** Brief **
Transcribe the listing in full, word for word; pictures do not belong in the copy.

** Provided entries **
-*-*-

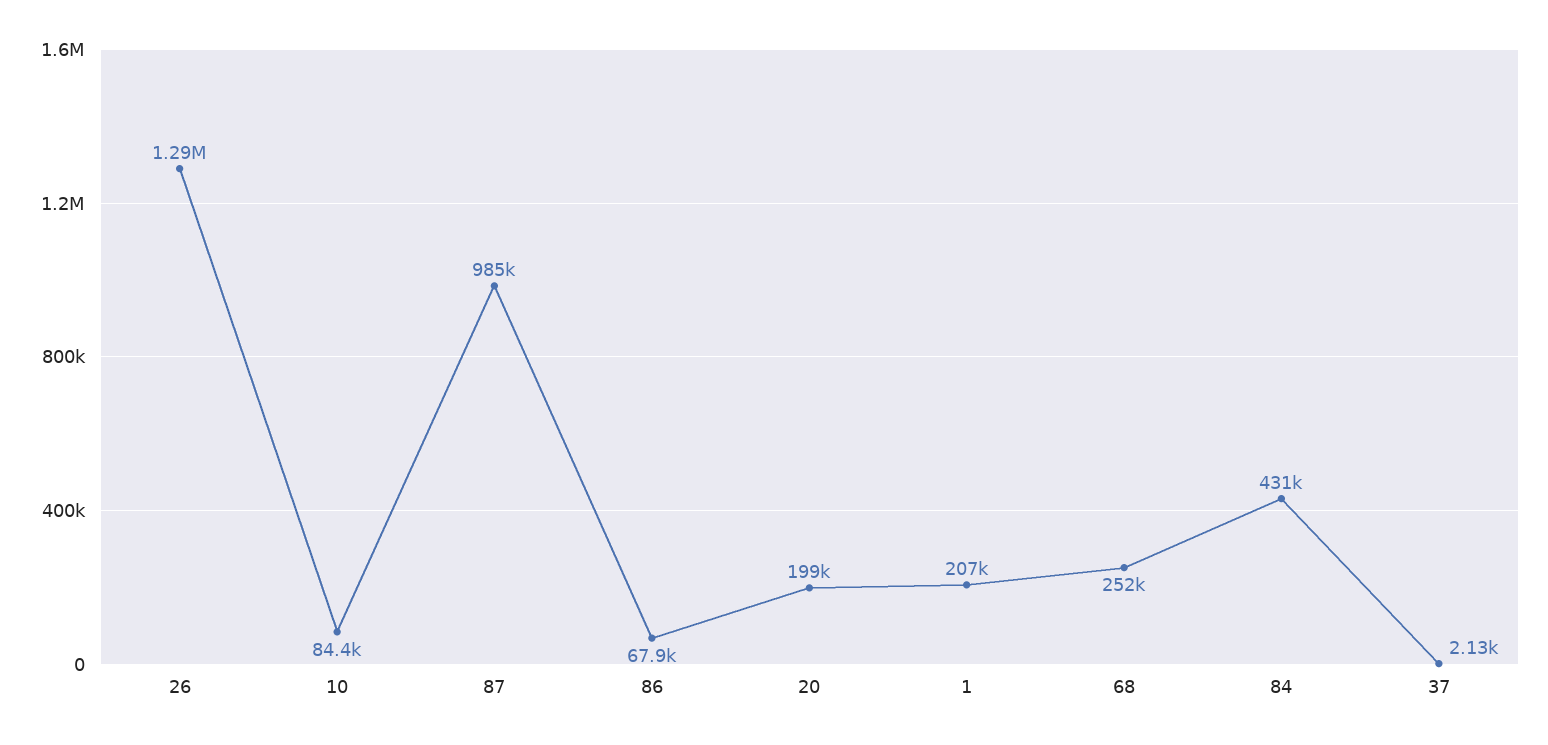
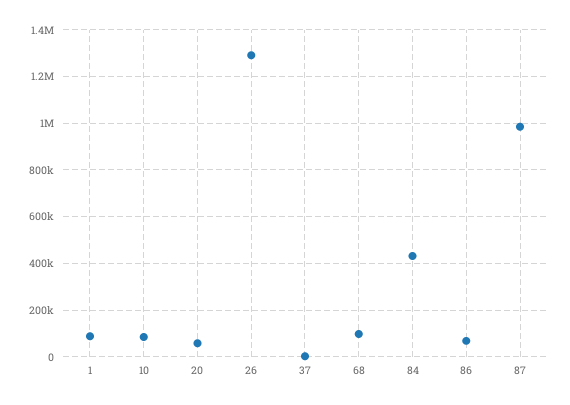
  {
    "26": 1290000,
    "10": 84400,
    "87": 985000,
    "86": 67900,
-   "20": 199000,
+   "20": 50000,
-   "1": 207000,
+   "1": 100000,
-   "68": 252000,
+   "68": 100000,
    "84": 431000,
    "37": 2130
  }

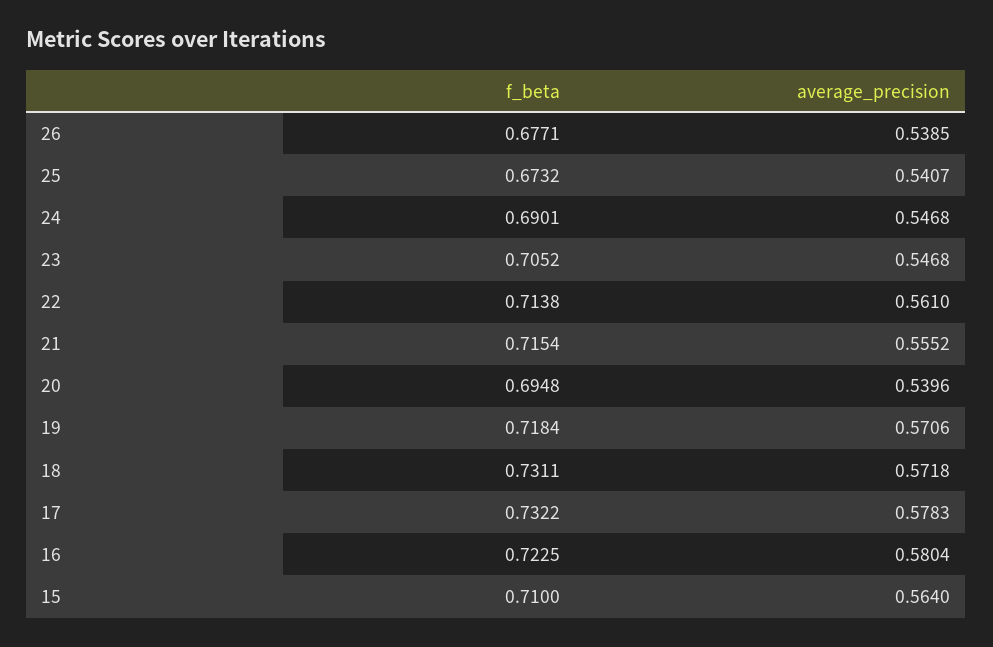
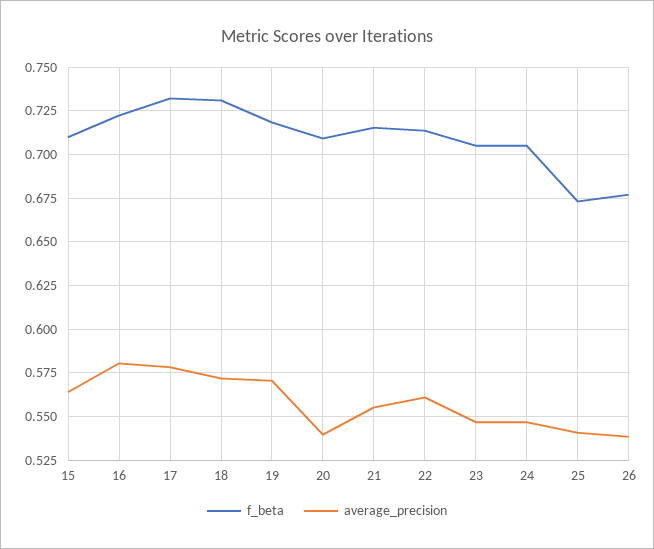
  {
    "f_beta": {
      "26": 0.6771,
      "25": 0.6732,
-     "24": 0.6901,
+     "24": 0.705,
      "23": 0.7052,
      "22": 0.7138,
      "21": 0.7154,
-     "20": 0.6948,
+     "20": 0.71,
      "19": 0.7184,
      "18": 0.7311,
      "17": 0.7322,
      "16": 0.7225,
      "15": 0.71
    },
    "average_precision": {
      "26": 0.5385,
      "25": 0.5407,
      "24": 0.5468,
      "23": 0.5468,
      "22": 0.561,
      "21": 0.5552,
      "20": 0.5396,
      "19": 0.5706,
      "18": 0.5718,
      "17": 0.5783,
      "16": 0.5804,
      "15": 0.564
    }
  }

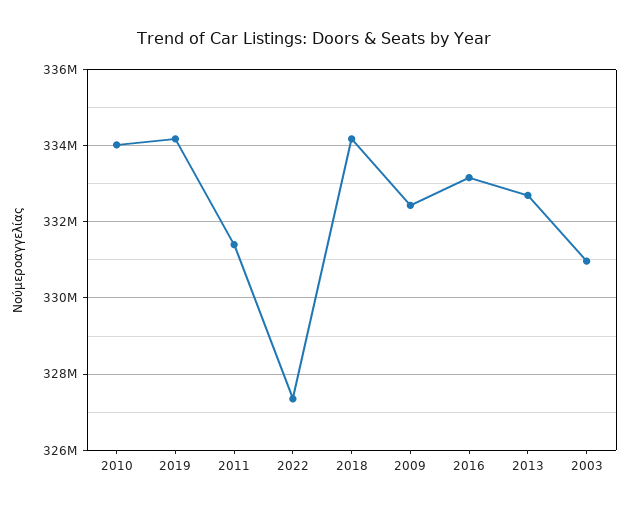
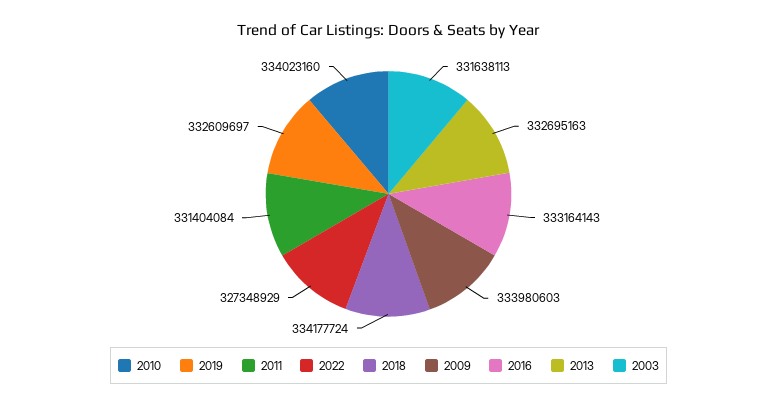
  {
    "2010": 334023160,
-   "2019": 334200000,
+   "2019": 332609697,
    "2011": 331404084,
    "2022": 327348929,
    "2018": 334177724,
-   "2009": 332400000,
+   "2009": 333980603,
    "2016": 333164143,
    "2013": 332695163,
-   "2003": 331000000
+   "2003": 331638113
  }

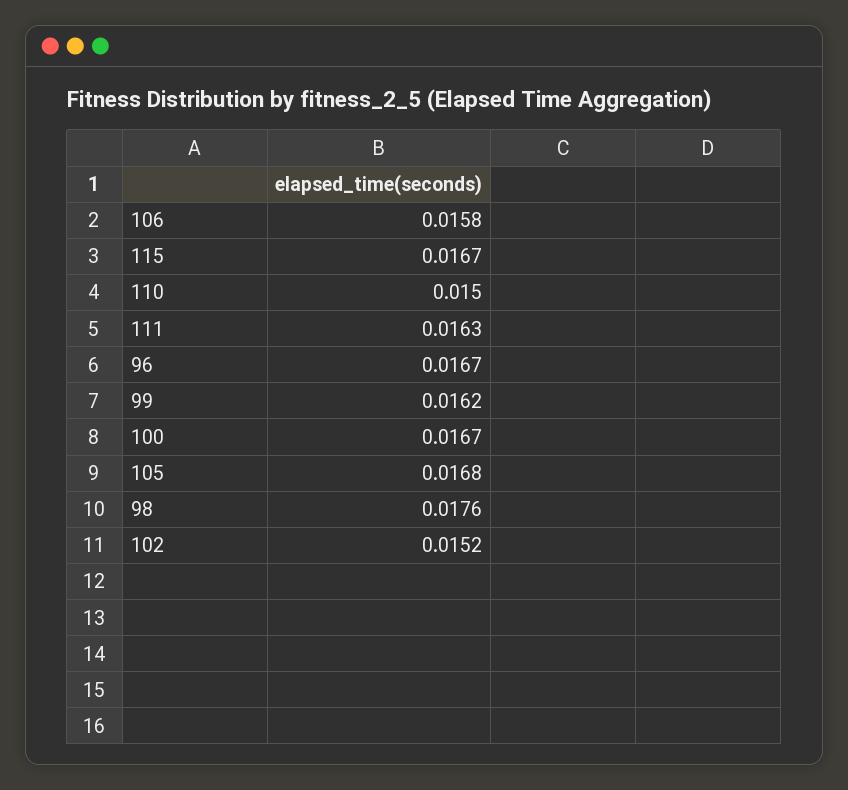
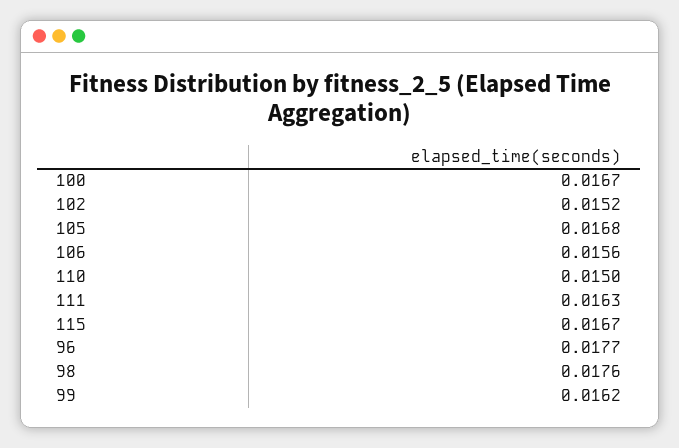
  {
-   "106": 0.0158,
+   "106": 0.0156,
    "115": 0.0167,
    "110": 0.015,
    "111": 0.0163,
-   "96": 0.0167,
+   "96": 0.0177,
    "99": 0.0162,
    "100": 0.0167,
    "105": 0.0168,
    "98": 0.0176,
    "102": 0.0152
  }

-*-*-

** Final answer **
  {
    "26": 1290000,
    "10": 84400,
    "87": 985000,
    "86": 67900,
-   "20": 199000,
+   "20": 50000,
-   "1": 207000,
+   "1": 100000,
-   "68": 252000,
+   "68": 100000,
    "84": 431000,
    "37": 2130
  }

  {
    "f_beta": {
      "26": 0.6771,
      "25": 0.6732,
-     "24": 0.6901,
+     "24": 0.705,
      "23": 0.7052,
      "22": 0.7138,
      "21": 0.7154,
-     "20": 0.6948,
+     "20": 0.71,
      "19": 0.7184,
      "18": 0.7311,
      "17": 0.7322,
      "16": 0.7225,
      "15": 0.71
    },
    "average_precision": {
      "26": 0.5385,
      "25": 0.5407,
      "24": 0.5468,
      "23": 0.5468,
      "22": 0.561,
      "21": 0.5552,
      "20": 0.5396,
      "19": 0.5706,
      "18": 0.5718,
      "17": 0.5783,
      "16": 0.5804,
      "15": 0.564
    }
  }

  {
    "2010": 334023160,
-   "2019": 334200000,
+   "2019": 332609697,
    "2011": 331404084,
    "2022": 327348929,
    "2018": 334177724,
-   "2009": 332400000,
+   "2009": 333980603,
    "2016": 333164143,
    "2013": 332695163,
-   "2003": 331000000
+   "2003": 331638113
  }

  {
-   "106": 0.0158,
+   "106": 0.0156,
    "115": 0.0167,
    "110": 0.015,
    "111": 0.0163,
-   "96": 0.0167,
+   "96": 0.0177,
    "99": 0.0162,
    "100": 0.0167,
    "105": 0.0168,
    "98": 0.0176,
    "102": 0.0152
  }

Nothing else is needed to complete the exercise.